**Your task:** Reproduce each line of text in the data below verbatim, in order, across all of the data. Omit the bracketed picture markers.

**Task input:**
--- --- ---

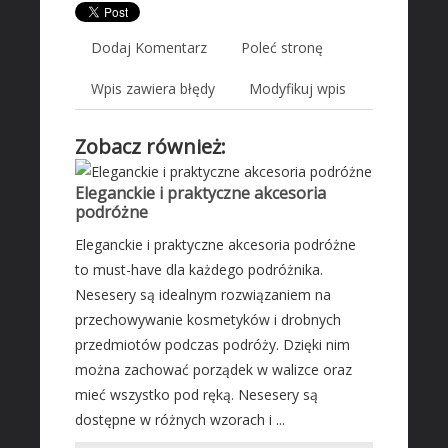
Wyposażenie Wnętrz
Wyposażenie Łazienki
Dodaj Komentarz
Poleć stronę
Odzież
Wpis zawiera błędy
Modyfikuj wpis
Sport
Elektronika, RTV, AGD
Zobacz również:
Art. Dla Zwierząt
Ogród, Rośliny
Eleganckie i praktyczne akcesoria
podróżne
Chemia
Eleganckie i praktyczne akcesoria podróżne
Art. Spożywcze
to must-have dla każdego podróżnika.
Inne Sklepy
Nesesery są idealnym rozwiązaniem na
MASZYNY SPECJALISTYCZNE
przechowywanie kosmetyków i drobnych
przedmiotów podczas podróży. Dzięki nim
Maszyny
można zachować porządek w walizce oraz
Narzędzia
mieć wszystko pod ręką. Nesesery są
Przemysł Metalowy
dostępne w różnych wzorach i ...
AUTO-MOTO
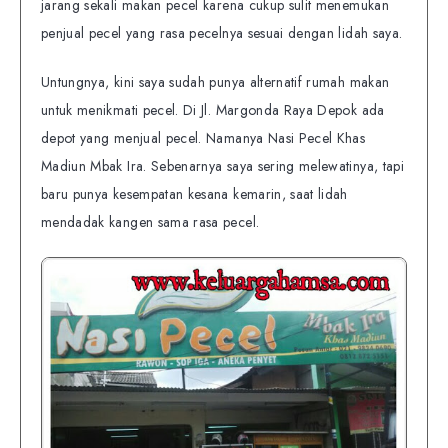
jarang sekali makan pecel karena cukup sulit menemukan
penjual pecel yang rasa pecelnya sesuai dengan lidah saya.
Untungnya, kini saya sudah punya alternatif rumah makan
untuk menikmati pecel. Di Jl. Margonda Raya Depok ada
depot yang menjual pecel. Namanya Nasi Pecel Khas
Madiun Mbak Ira. Sebenarnya saya sering melewatinya, tapi
baru punya kesempatan kesana kemarin, saat lidah
mendadak kangen sama rasa pecel.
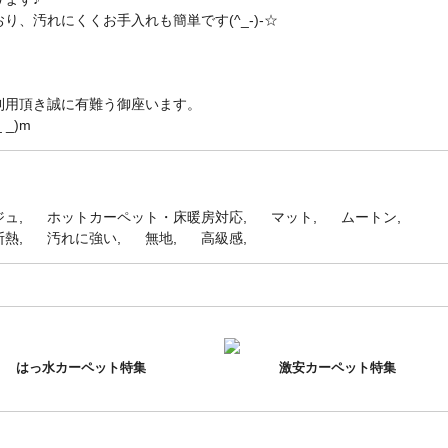
、汚れにくくお手入れも簡単です(^_-)-☆
利用頂き誠に有難う御座います。
_)m
ジュ
ホットカーペット・床暖房対応
マット
ムートン
断熱
汚れに強い
無地
高級感
はっ水カーペット特集
激安カーペット特集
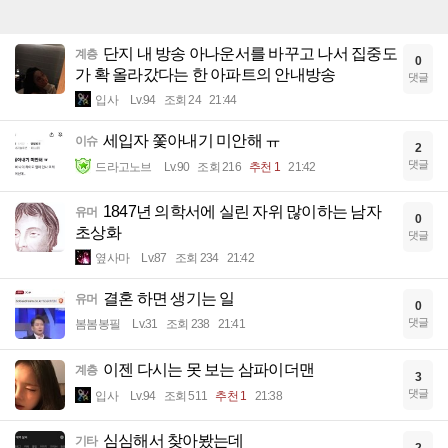
단지 내 방송 아나운서를 바꾸고 나서 집중도
계층
0
가 확 올라갔다는 한 아파트의 안내방송
댓글
입사
Lv.94
조회 24
21:44
세입자 쫓아내기 미안해 ㅠ
이슈
2
댓글
드라고노브
Lv.90
조회 216
추천 1
21:42
1847년 의학서에 실린 자위 많이하는 남자
유머
0
초상화
댓글
옆사마
Lv.87
조회 234
21:42
결혼 하면 생기는 일
유머
0
댓글
봄봄봉필
Lv.31
조회 238
21:41
이젠 다시는 못 보는 삼파이더맨
계층
3
댓글
입사
Lv.94
조회 511
추천 1
21:38
심심해서 찾아봤는데
기타
2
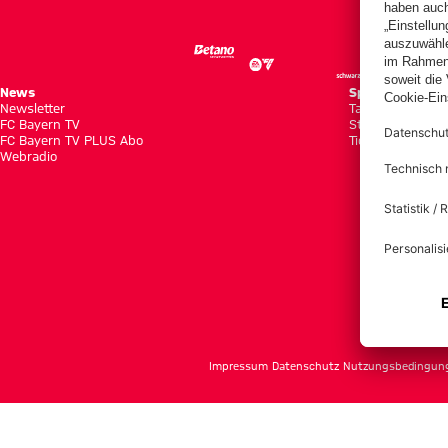
News
Spiele
Newsletter
Tabellen
FC Bayern TV
Statistiken
FC Bayern TV PLUS Abo
Tickets
Webradio
f
Impressum
Datenschutz
Nutzungsbedingun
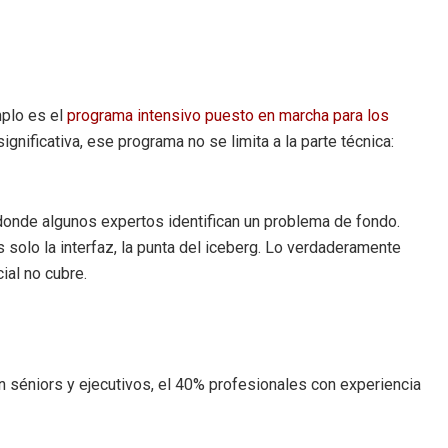
mplo es el
programa intensivo puesto en marcha para los
gnificativa, ese programa no se limita a la parte técnica:
 donde algunos expertos identifican un problema de fondo.
 solo la interfaz, la punta del iceberg. Lo verdaderamente
ial no cubre.
an séniors y ejecutivos, el 40% profesionales con experiencia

--- --- ---

**Result for this task:**
Wyposażenie Wnętrz
Wyposażenie Łazienki
Dodaj Komentarz
Poleć stronę
Odzież
Wpis zawiera błędy
Modyfikuj wpis
Sport
Elektronika, RTV, AGD
Zobacz również:
Art. Dla Zwierząt
Ogród, Rośliny
Eleganckie i praktyczne akcesoria
podróżne
Chemia
Eleganckie i praktyczne akcesoria podróżne
Art. Spożywcze
to must-have dla każdego podróżnika.
Inne Sklepy
Nesesery są idealnym rozwiązaniem na
MASZYNY SPECJALISTYCZNE
przechowywanie kosmetyków i drobnych
przedmiotów podczas podróży. Dzięki nim
Maszyny
można zachować porządek w walizce oraz
Narzędzia
mieć wszystko pod ręką. Nesesery są
Przemysł Metalowy
dostępne w różnych wzorach i ...
AUTO-MOTO
jarang sekali makan pecel karena cukup sulit menemukan
penjual pecel yang rasa pecelnya sesuai dengan lidah saya.
Untungnya, kini saya sudah punya alternatif rumah makan
untuk menikmati pecel. Di Jl. Margonda Raya Depok ada
depot yang menjual pecel. Namanya Nasi Pecel Khas
Madiun Mbak Ira. Sebenarnya saya sering melewatinya, tapi
baru punya kesempatan kesana kemarin, saat lidah
mendadak kangen sama rasa pecel.
、汚れにくくお手入れも簡単です(^_-)-☆
利用頂き誠に有難う御座います。
_)m
ジュ
ホットカーペット・床暖房対応
マット
ムートン
断熱
汚れに強い
無地
高級感
はっ水カーペット特集
激安カーペット特集
단지 내 방송 아나운서를 바꾸고 나서 집중도
계층
0
가 확 올라갔다는 한 아파트의 안내방송
댓글
입사
Lv.94
조회 24
21:44
세입자 쫓아내기 미안해 ㅠ
이슈
2
댓글
드라고노브
Lv.90
조회 216
추천 1
21:42
1847년 의학서에 실린 자위 많이하는 남자
유머
0
초상화
댓글
옆사마
Lv.87
조회 234
21:42
결혼 하면 생기는 일
유머
0
댓글
봄봄봉필
Lv.31
조회 238
21:41
이젠 다시는 못 보는 삼파이더맨
계층
3
댓글
입사
Lv.94
조회 511
추천 1
21:38
심심해서 찾아봤는데
기타
2
News
Spiele
Newsletter
Tabellen
FC Bayern TV
Statistiken
FC Bayern TV PLUS Abo
Tickets
Webradio
f
Impressum
Datenschutz
Nutzungsbedingun
mplo es el
programa intensivo puesto en marcha para los
gnificativa, ese programa no se limita a la parte técnica:
 donde algunos expertos identifican un problema de fondo.
 solo la interfaz, la punta del iceberg. Lo verdaderamente
ial no cubre.
an séniors y ejecutivos, el 40% profesionales con experiencia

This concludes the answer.